Terms of Processing Sendcloud B.V. 2019

These Terms of Processing (hereinafter the ”Terms”) shall apply to all Services (as defined below) provided by Sendcloud B.V. (hereinafter ”Sendcloud”).

Each party, company or business that holds an account at the Sendcloud platform or makes use of the Services in any other way (hereinafter “Customer”) shall be deemed to have accepted these Terms in full.

For purposes of these Terms, Customer shall be the Data Controller and Sendcloud shall be Data Processor.


Pursuant to Article 28 of Regulation (EU) 2016/679 (GDPR), these Terms shall apply to all Services provided by Sendcloud to Customer and reflect the parties’ agreement with regard to the processing of Customer Personal Data.

TASK INSTRUCTIONS:
(1) Echo the Sendcloud processing terms word for word, from "Terms of Processing Sendcloud" to "Customer Personal Data.".
(2) Under the Sendcloud processing terms, which party acts as the Data Processor?

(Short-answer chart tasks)
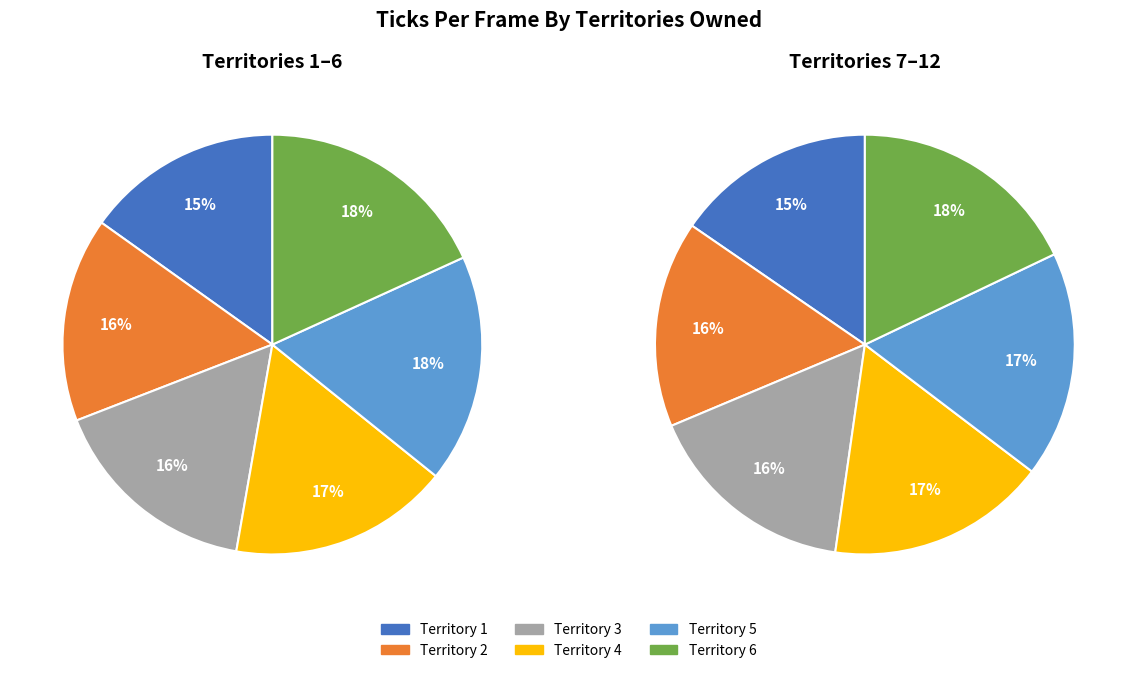

Is it true that 9 is 1% of the pie?

False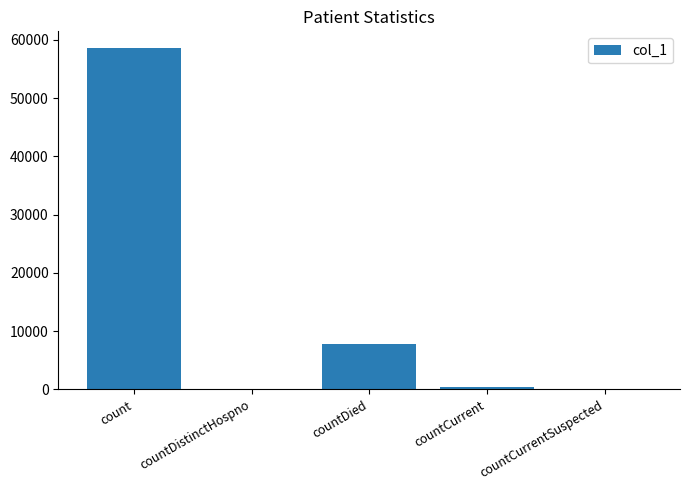

Are the bars horizontal?

No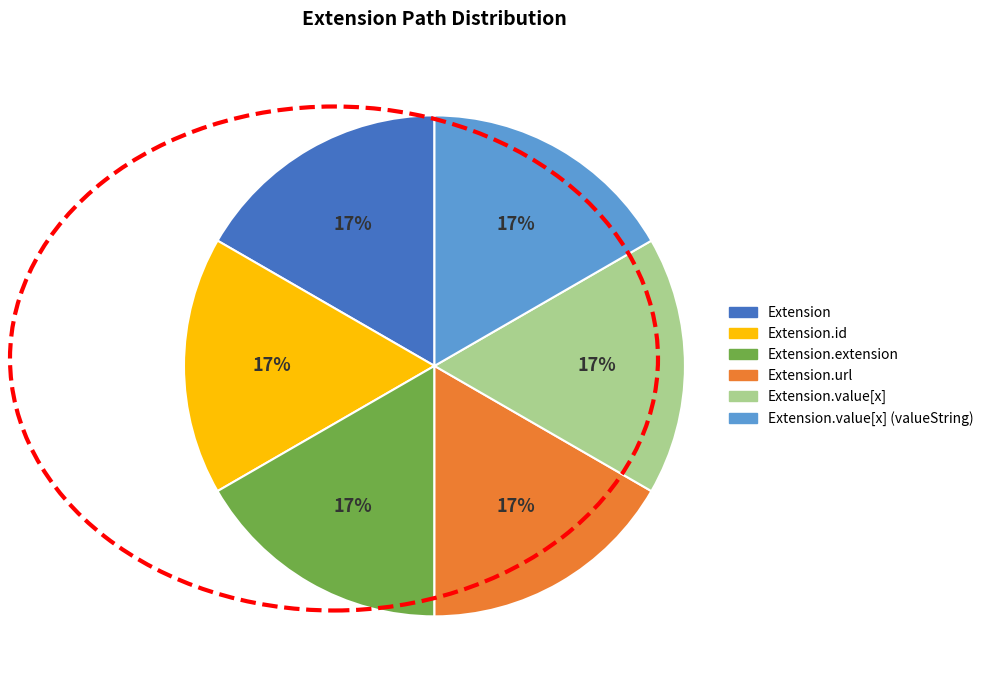

True or false: Extension.value[x] (valueString) accounts for 1% of the total.

False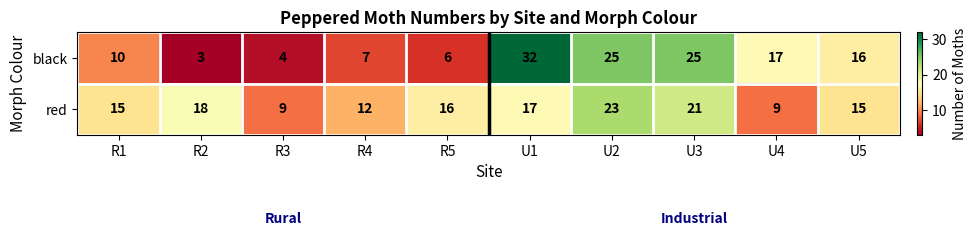

Reading left to right, list all the values displayed in this chart.

black: R1=10	R2=3	R3=4	R4=7	R5=6	U1=32	U2=25	U3=25	U4=17	U5=16
red: R1=15	R2=18	R3=9	R4=12	R5=16	U1=17	U2=23	U3=21	U4=9	U5=15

ANSWERS TO THE EXERCISES:
(1)
Terms of Processing Sendcloud B.V. 2019

These Terms of Processing (hereinafter the ”Terms”) shall apply to all Services (as defined below) provided by Sendcloud B.V. (hereinafter ”Sendcloud”).

Each party, company or business that holds an account at the Sendcloud platform or makes use of the Services in any other way (hereinafter “Customer”) shall be deemed to have accepted these Terms in full.

For purposes of these Terms, Customer shall be the Data Controller and Sendcloud shall be Data Processor.


Pursuant to Article 28 of Regulation (EU) 2016/679 (GDPR), these Terms shall apply to all Services provided by Sendcloud to Customer and reflect the parties’ agreement with regard to the processing of Customer Personal Data.

(2) Sendcloud